On 11 May 2015 at 19:22, M.-A. Lemburg <m...@egenix.com> wrote:
> On 11.05.2015 11:13, Nick Coghlan wrote:
>> I wouldn't be opposed to seeing that as an upstream Python 2.7.x
>> feature, but agreement amongst redistributors on using a file-based
>> approach is the main outcome I'm looking for.
>
> Can't we have both ?

I'd strongly advise against it, as we're deliberately increasing the
attack surface area here by providing a potential path to carry out a
downgrade attack on the HTTPS certificate verification by forcing it
back to the old behaviour.

The main existing environment variable based attack vector would be to
manage to run a process with administrative privileges and
SSL_CERT_DIR and/or SSL_CERT_FILE pointing to a certificate written to
a user or world-writable directory by the attacker. Providing a "don't
verify HTTPS" flag at the interpreter level would let an attacker skip
the first step of writing the certificate file to disk somewhere,
making a system compromise harder to detect. (An especially paranoid
SSL implementation would disallow reading certs from locations that
allow write access to non-administrative users, but I don't believe
OpenSSL is that paranoid)

By contrast, the configuration file shouldn't provide a new attack
vector (or simplify any existing attack vector), as if you have the
permissions needed to modify the config file, you likely also have the
permissions needed to modify the system certificate store, and the
latter is a *far* more interesting attack vector than a downgrade
attack solely against Python.

Thus the environment variable based off switch is neither necessary
(as an administrator controlled configuration file can do the job),
nor sufficient (it can't handle the -E switch), *and* it represents an
increase in the attack surface area relative to a Python
implementation without the capability.

> I don't think that we can wait for a whole PEP process to
> run through

Matrix multiplication made it through the PEP process in 8 days. If we
do this as a redistributor recommendation rather than attempting to
get it into upstream Python 2.7, we could potentially propose you take
on the role of BDFL-Delegate and mark it as Accepted as soon as the
two of us agree on a common approach.

————

Work to do: According to the email about HTTPS certificate verification, how many days did matrix multiplication take to make it through the PEP process?

————

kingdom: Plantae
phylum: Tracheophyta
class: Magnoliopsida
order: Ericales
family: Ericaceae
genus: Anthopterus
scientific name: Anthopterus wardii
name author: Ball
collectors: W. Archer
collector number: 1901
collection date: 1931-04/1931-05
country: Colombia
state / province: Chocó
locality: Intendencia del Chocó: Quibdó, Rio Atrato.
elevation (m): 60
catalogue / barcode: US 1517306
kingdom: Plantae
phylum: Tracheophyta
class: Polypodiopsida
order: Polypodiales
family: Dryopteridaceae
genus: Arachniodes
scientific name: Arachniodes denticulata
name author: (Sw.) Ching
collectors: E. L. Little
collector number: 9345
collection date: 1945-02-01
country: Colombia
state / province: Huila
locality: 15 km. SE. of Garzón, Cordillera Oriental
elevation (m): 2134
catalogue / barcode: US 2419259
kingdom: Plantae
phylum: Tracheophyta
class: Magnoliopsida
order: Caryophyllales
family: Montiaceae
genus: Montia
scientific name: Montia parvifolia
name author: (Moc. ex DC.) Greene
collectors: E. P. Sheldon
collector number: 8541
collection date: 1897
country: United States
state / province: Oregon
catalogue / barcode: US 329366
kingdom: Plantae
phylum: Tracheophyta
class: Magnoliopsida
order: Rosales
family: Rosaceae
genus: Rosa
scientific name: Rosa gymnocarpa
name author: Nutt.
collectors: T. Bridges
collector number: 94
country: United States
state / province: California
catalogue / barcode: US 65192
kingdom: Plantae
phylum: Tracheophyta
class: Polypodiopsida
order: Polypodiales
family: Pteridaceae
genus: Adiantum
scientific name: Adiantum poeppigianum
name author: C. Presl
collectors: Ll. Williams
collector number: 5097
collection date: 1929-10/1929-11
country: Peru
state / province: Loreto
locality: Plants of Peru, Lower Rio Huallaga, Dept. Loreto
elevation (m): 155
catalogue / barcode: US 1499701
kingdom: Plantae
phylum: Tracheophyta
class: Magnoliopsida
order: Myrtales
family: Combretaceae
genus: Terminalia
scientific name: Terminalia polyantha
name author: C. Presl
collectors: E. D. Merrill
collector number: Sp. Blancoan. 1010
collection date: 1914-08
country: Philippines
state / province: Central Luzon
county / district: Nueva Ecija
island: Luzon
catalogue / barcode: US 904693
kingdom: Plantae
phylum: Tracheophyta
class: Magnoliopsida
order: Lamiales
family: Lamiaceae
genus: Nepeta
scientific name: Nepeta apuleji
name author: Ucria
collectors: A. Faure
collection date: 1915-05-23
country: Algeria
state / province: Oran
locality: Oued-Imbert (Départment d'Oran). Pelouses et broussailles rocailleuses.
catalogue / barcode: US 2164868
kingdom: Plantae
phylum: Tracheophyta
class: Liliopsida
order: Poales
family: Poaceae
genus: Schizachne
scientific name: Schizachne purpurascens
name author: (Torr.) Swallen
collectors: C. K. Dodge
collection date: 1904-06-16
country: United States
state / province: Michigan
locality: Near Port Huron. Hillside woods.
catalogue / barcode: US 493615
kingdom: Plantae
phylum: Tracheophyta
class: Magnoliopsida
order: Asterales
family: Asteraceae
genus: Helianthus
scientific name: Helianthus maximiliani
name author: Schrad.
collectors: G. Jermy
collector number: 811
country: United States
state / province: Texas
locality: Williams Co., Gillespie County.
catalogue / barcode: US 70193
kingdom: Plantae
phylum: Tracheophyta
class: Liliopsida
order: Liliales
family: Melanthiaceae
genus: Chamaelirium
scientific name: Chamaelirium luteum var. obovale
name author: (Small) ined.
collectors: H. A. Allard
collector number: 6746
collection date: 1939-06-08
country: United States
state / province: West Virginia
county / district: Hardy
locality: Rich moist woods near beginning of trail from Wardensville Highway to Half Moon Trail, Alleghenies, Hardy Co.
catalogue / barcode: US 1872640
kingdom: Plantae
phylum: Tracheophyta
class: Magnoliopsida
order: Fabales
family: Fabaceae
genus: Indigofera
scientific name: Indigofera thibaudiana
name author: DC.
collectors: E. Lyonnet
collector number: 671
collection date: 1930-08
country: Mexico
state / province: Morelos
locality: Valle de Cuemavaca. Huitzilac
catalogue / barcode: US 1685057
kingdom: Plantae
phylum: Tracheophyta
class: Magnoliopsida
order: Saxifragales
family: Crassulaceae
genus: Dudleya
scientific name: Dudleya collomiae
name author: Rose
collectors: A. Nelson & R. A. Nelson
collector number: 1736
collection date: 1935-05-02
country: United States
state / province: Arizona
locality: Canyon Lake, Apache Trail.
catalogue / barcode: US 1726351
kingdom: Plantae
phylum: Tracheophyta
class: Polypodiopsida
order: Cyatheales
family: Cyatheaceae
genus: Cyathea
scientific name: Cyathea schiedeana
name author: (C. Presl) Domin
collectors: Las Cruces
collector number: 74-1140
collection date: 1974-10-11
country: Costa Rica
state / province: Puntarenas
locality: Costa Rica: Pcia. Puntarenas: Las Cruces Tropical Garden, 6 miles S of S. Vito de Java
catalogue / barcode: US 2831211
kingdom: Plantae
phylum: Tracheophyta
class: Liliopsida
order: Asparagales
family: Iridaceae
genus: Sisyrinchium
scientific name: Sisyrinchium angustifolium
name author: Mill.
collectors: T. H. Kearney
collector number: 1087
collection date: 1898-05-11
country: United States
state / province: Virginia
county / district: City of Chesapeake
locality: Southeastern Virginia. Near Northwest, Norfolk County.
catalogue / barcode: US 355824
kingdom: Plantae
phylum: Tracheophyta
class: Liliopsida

————

Written response: Eight days.